Apesar destas qualidades, o projeto assume um caráter um tanto descritivo a partir de seu terço inicial. No Coração do Ouro: O Escândalo da Seleção Americana de Ginástica torna-se linear, verbal, baseado na combinação clássica de depoimentos e imagens de arquivo. A diretora demonstra evidente preocupação em resumir os principais passos da investigação, em ordem cronológica. Neste sentido, está muito mais preocupada com o trabalho de jornalismo investigativo do que com a construção cinematográfica – como atestam a fotografia bastante simples das entrevistas e a montagem acadêmica na colagem de fotos e depoimentos. Neste filme, a imagem serve sobretudo a atribuir verossimilhança aos relatos: depois de uma fala sobre um treinador severo, vemos uma foto do homem com expressão austera, depois da descrição de Nassar como um amigo sorridente, presenciamos uma imagem do médico sorrindo.
Deste modo, não há atritos, não existe conteúdo expressado apenas pela articulação das imagens, dos sons. A direção se torna extremamente dependente, para não dizer refém, das entrevistas: a linguagem cinematográfica se torna mero suporte para o discurso de defesa das garotas. O resultado é louvável pelo viés humanista, ainda que pobre enquanto construção artística. Este tem sido um fator recorrente nos últimos documentários produzidos pela HBO: assim como Deixando Neverland e A Inventora: À Procura de Sangue no Vale do Silício, No Coração do Ouro constitui uma produção polida, competente, cuja preocupação didática o aproxima mais da reportagem de alto nível do que de um cinema particularmente instigante.

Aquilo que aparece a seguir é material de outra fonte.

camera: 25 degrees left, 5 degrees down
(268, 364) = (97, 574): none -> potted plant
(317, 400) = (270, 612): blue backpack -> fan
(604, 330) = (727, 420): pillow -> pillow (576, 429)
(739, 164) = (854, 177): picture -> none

Um exemplo deste aspecto se encontra na sequência de abertura, quando as frases mais potentes do documentário são adiantadas numa espécie de vinheta, como se quisesse impedir o espectador de trocar de canal. Esta tática de retenção do público é típica dos vídeos virais da Internet, e se mostra mais relevante à preocupação comercial do que à estética do filme em si. Além disso, a trilha sonora constante, imitando batimentos cardíacos nos instantes mais tensos, constitui outro facilitador ao público médio – isso sem falar nos fracos close-ups com a câmera giratória em torno das protagonistas, rumo ao final. Por um lado, é compreensível que a cineasta e os produtores busquem tornar o discurso acessível a indivíduos distantes desta realidade, como um sinal de alerta visando conscientizar o máximo de pessoas possível.

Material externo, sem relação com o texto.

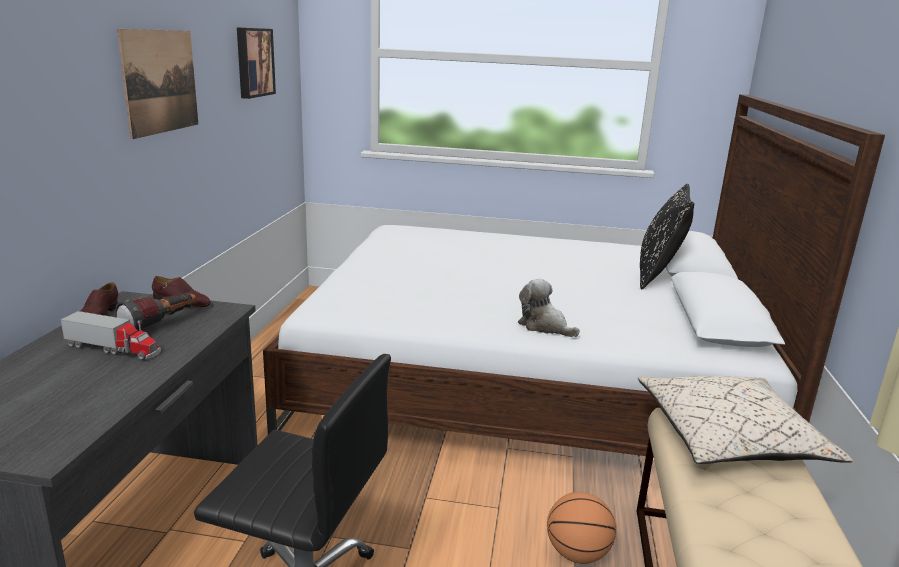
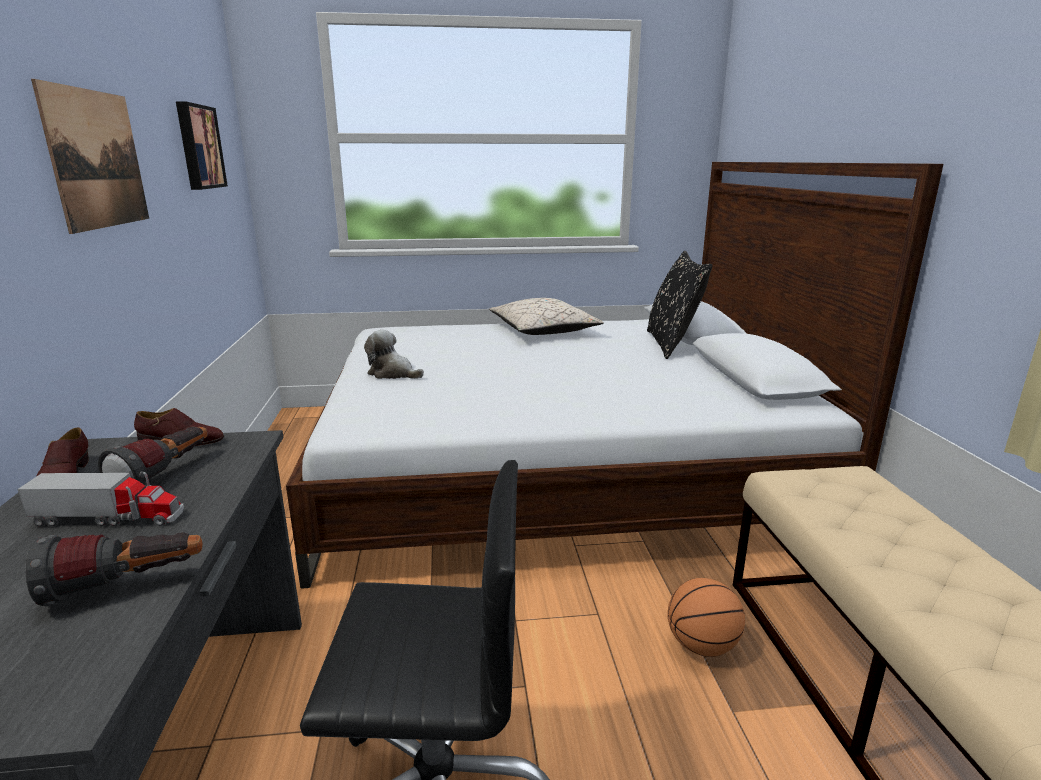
camera: 15 degrees left, 0 degrees up
(106, 394) = (127, 585): none -> flashlight
(544, 326) = (602, 408): plush toy -> plush toy (393, 374)
(729, 438) = (840, 491): beige pillow -> beige pillow (543, 331)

Por outro lado, estes recursos reduzem a ambição e o interesse do projeto como um todo. Se os depoimentos finais das vítimas são fortes e comoventes, o mérito recai às próprias ginastas e ao material de arquivo, e não ao uso um tanto acadêmico do mesmo – Carr basicamente deixa as imagens do tribunal desfilarem, cortando os excessos na montagem. Ela ainda se aproxima de um posicionamento perigoso ao passar da justiça à vingança, enaltecendo a juíza-heroína pela longa sentença contra Nassar e pela frase “Eu acabo de assinar a sua sentença de morte”.
Neste momento, a diretora sobrepõe sua militância à sua abordagem artística. Ela poderia transmitir o asco por Nassar e outras pessoas coniventes com os abusos via articulação de montagem ou metáforas com imagens de captação própria, por exemplo. Ao menos, o projeto se encerra com um discurso claro, progressista, relacionado ao empoderamento das vítimas e à solidariedade entre mulheres. É louvável que grandes empresas audiovisuais estimulem projetos sobre temas espinhosos do gênero.